La décision d’amortir à zéro les obligations AT1 de Credit Suisse lors de sa reprise en urgence par UBS en mars 2023 fait aujourd’hui l’objet d’une remise en cause majeure. Le Tribunal administratif fédéral suisse a statué qu’aucune base légale ne justifiait une telle mesure, marquant une première victoire judiciaire pour environ 3 000 investisseurs lésés. 

Cette affaire soulève des questions fondamentales sur l’usage du droit d’urgence en période de crise bancaire. Elle interpelle également sur la solidité juridique des décisions prises dans un contexte de sauvetage financier accéléré.

Une mesure exceptionnelle sans base légale

Le 19 mars 2023, au terme d’un week-end de tractations sous haute tension, UBS annonçait le rachat de Credit Suisse pour un montant de trois milliards de francs suisses. Pour faciliter cette opération et renforcer la structure du nouvel ensemble bancaire, la FINMA — l’Autorité fédérale de surveillance des marchés financiers — décidait de déprécier à zéro les instruments AT1 (Additional Tier 1) émis par Credit Suisse, d’une valeur totale de 16,5 milliards de francs suisses. Cette mesure inédite avait été immédiatement critiquée par de nombreux créanciers, qui se sont regroupés pour déposer une plainte devant la justice helvétique.

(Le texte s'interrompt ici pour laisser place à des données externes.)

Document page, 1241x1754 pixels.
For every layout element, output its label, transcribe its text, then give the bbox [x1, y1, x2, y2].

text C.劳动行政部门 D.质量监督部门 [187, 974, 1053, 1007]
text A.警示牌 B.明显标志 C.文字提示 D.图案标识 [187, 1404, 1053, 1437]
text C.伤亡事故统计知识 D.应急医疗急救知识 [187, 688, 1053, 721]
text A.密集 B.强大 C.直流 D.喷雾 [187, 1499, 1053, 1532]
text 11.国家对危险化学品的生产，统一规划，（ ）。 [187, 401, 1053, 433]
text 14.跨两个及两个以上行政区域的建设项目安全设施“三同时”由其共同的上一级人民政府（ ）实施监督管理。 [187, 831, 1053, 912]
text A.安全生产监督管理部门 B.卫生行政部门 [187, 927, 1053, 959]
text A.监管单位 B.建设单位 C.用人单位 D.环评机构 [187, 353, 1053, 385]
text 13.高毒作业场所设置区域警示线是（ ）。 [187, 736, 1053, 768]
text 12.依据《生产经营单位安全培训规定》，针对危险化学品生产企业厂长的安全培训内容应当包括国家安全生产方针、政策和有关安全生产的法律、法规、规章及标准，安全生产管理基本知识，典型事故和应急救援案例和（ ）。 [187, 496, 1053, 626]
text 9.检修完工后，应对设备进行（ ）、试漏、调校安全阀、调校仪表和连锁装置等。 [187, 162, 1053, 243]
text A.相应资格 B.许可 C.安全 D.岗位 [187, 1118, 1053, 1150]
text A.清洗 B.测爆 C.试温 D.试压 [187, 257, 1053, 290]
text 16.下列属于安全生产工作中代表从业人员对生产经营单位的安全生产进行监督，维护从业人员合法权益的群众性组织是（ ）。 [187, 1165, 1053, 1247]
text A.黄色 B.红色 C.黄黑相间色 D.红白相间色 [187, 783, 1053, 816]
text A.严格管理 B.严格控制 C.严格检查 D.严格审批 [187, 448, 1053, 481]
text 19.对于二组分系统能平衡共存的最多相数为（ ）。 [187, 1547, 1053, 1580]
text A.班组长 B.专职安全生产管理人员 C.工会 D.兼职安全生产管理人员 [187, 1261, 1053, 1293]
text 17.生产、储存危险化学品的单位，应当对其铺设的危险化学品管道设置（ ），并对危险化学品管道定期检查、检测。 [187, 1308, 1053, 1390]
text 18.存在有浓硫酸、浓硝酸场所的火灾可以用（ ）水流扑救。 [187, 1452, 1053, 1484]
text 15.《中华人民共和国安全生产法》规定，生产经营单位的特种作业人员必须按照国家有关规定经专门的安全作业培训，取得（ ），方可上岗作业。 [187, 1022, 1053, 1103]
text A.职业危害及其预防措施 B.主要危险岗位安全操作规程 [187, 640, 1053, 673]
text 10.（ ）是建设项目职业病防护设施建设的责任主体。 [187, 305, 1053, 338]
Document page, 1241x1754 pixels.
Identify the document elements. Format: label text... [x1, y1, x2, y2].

Dans une décision partielle rendue publique le 14 octobre 2025, le Tribunal administratif fédéral a jugé que cette dépréciation n’était pas couverte par une base légale suffisante, rapporte Blick. Selon le tribunal, une telle atteinte aux droits de propriété des créanciers aurait dû être fondée sur une norme juridique claire, ce qui n’était le cas ni dans la loi sur les banques, ni dans l’ordonnance d’urgence adoptée par le Conseil fédéral pour gérer la crise. La justice administrative a souligné que la radiation des instruments AT1 représentait une mesure grave, ne pouvant être imposée qu’avec des garanties juridiques strictes. La FINMA a simplement réagi en prenant acte de la décision, annonçant qu’elle l’examinera en détail.

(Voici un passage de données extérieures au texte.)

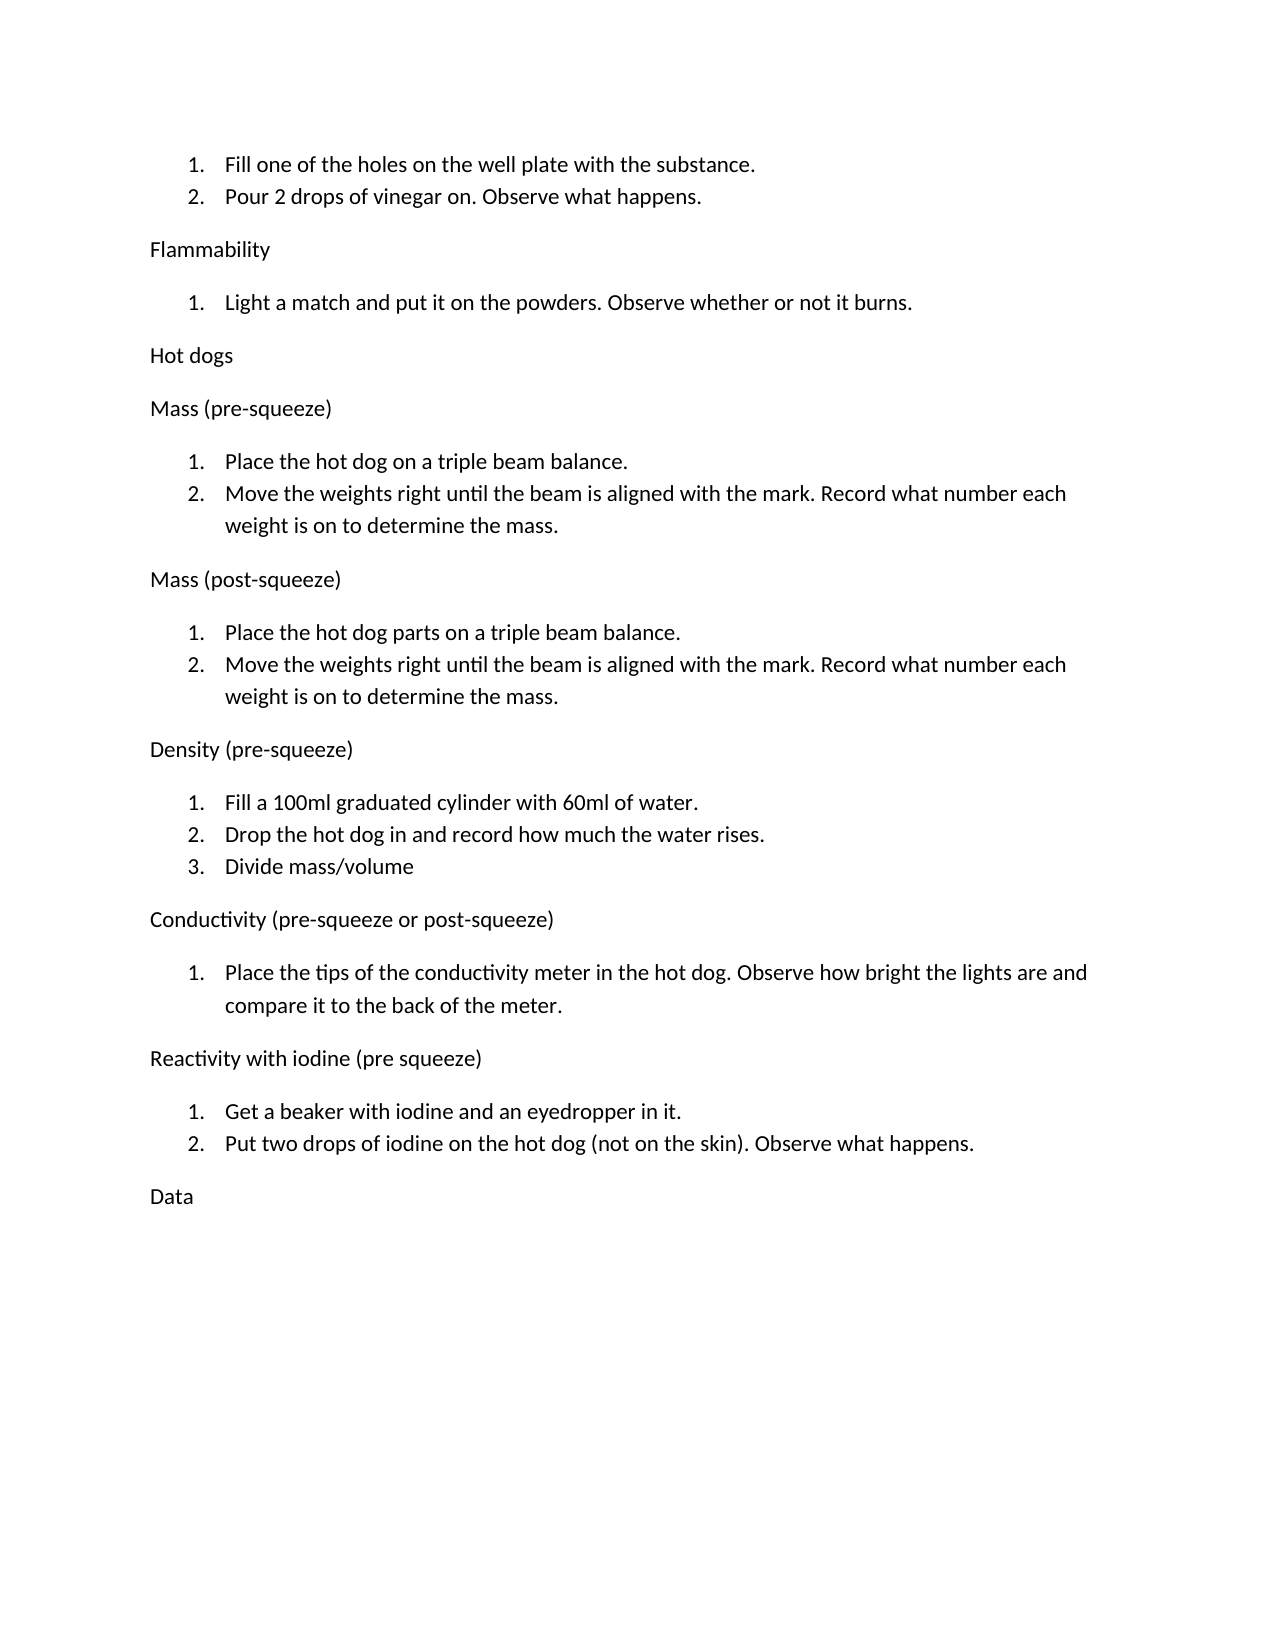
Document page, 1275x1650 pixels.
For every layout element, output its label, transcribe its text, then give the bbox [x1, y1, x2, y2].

Par ailleurs, les juges ont relevé que les conditions contractuelles nécessaires à l’activation de la clause d’amortissement des AT1 n’étaient pas remplies à la date du 19 mars 2023. À cette époque, Credit Suisse disposait encore de fonds propres suffisants au regard des exigences réglementaires, et l’injection de liquidités par la Confédération et la Banque nationale suisse avait pour seul but d’assurer la stabilité du marché. Il n’y avait donc pas d’événement de viabilité (« viability event ») justifiant l’effacement de la dette.

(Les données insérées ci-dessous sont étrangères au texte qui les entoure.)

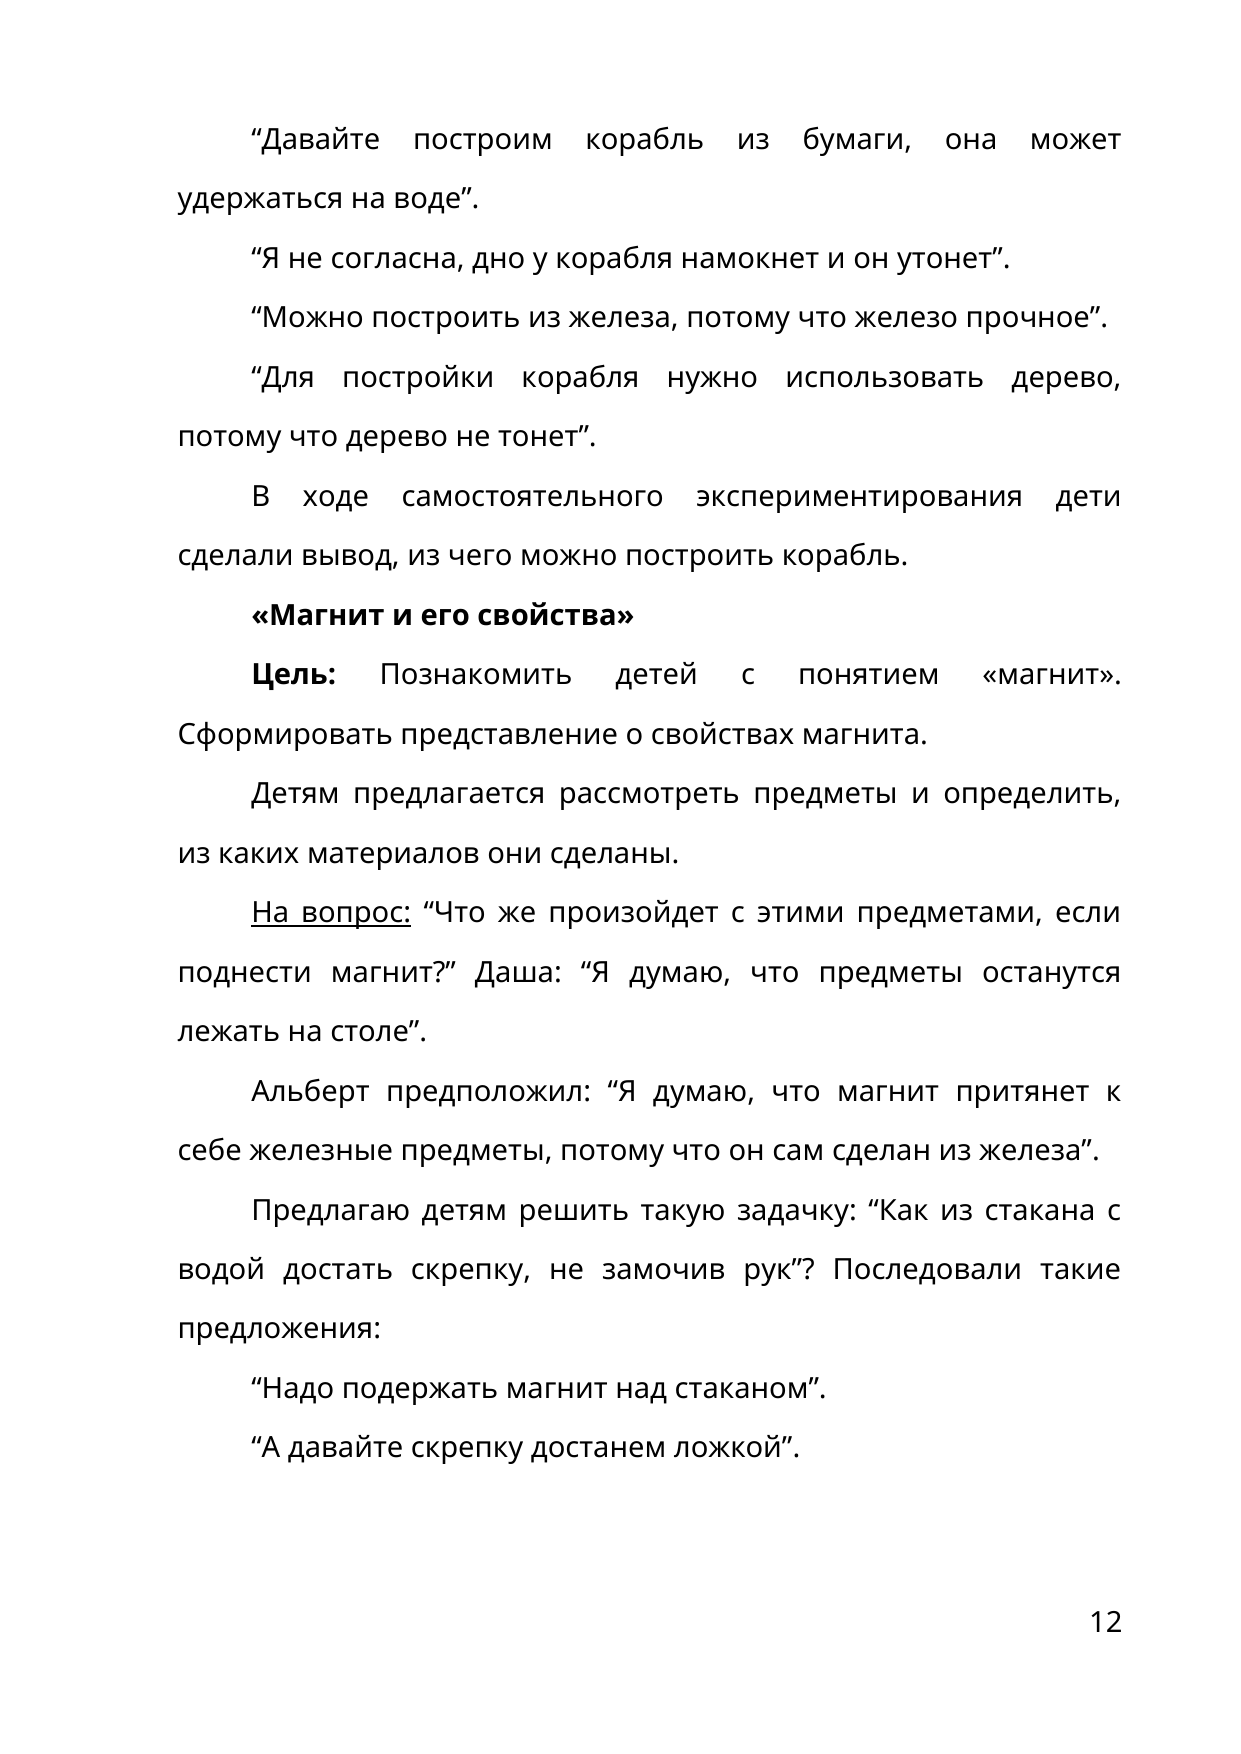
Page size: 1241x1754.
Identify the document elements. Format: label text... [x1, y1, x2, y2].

text “Я не согласна, дно у корабля намокнет и он утонет”. [177, 237, 1122, 277]
text На вопрос: “Что же произойдет с этими предметами, если поднести магнит?” Даша: “Я думаю, что предметы останутся лежать на столе”. [177, 891, 1122, 1050]
text В ходе самостоятельного экспериментирования дети сделали вывод, из чего можно построить корабль. [177, 475, 1122, 574]
text Детям предлагается рассмотреть предметы и определить, из каких материалов они сделаны. [177, 772, 1122, 872]
text “Надо подержать магнит над стаканом”. [177, 1367, 1122, 1407]
text Предлагаю детям решить такую задачку: “Как из стакана с водой достать скрепку, не замочив рук”? Последовали такие предложения: [177, 1189, 1122, 1347]
text “А давайте скрепку достанем ложкой”. [177, 1427, 1122, 1466]
text “Можно построить из железа, потому что железо прочное”. [177, 297, 1122, 336]
text Альберт предположил: “Я думаю, что магнит притянет к себе железные предметы, потому что он сам сделан из железа”. [177, 1070, 1122, 1169]
text «Магнит и его свойства» [177, 594, 1122, 634]
text Цель: Познакомить детей с понятием «магнит». Сформировать представление о свойствах магнита. [177, 653, 1122, 753]
text “Для постройки корабля нужно использовать дерево, потому что дерево не тонет”. [177, 356, 1122, 455]
text “Давайте построим корабль из бумаги, она может удержаться на воде”. [177, 118, 1122, 217]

Une décision au retentissement international

Les instruments AT1, introduits après la crise financière de 2008, sont conçus pour absorber les pertes en cas de difficulté extrême des banques émettrices. Ils se situent entre les actions et les obligations classiques en termes de risque, et leur structure prévoit une conversion ou une annulation automatique sous certaines conditions. Leur effacement dans le cas de Credit Suisse avait été perçu comme un signal fort, voire déstabilisant, par les investisseurs du monde entier. D’autant plus que les actionnaires, pourtant théoriquement prioritaires dans l’ordre de subordination, avaient reçu une compensation dans le cadre du rachat, contrairement aux détenteurs d’AT1.

Cette inversion de priorité avait provoqué une onde de choc sur les marchés, affectant la confiance des investisseurs dans ce type d’instrument. La décision du Tribunal administratif fédéral pourrait ainsi avoir des répercussions au-delà des frontières suisses. Elle relance le débat sur la protection juridique des porteurs d’obligations bancaires en période de crise et sur les limites du droit d’urgence utilisé par les autorités de régulation. Pour certains analystes, elle pourrait même faire jurisprudence en Europe.

Le Département fédéral des finances a rappelé qu’il n’était pas partie à la procédure, tandis qu’UBS s’est abstenu de tout commentaire. En revanche, les plaignants, issus de plusieurs pays, se félicitent de cette première étape favorable. Leur objectif est désormais d’obtenir une reconnaissance définitive du caractère illégal de la dépréciation et, potentiellement, une compensation financière. Toutefois, la décision n’est pas encore finale : elle pourra faire l’objet d’un recours devant le Tribunal fédéral, qui sera amené à se prononcer sur le fond de l’affaire dans les prochains mois.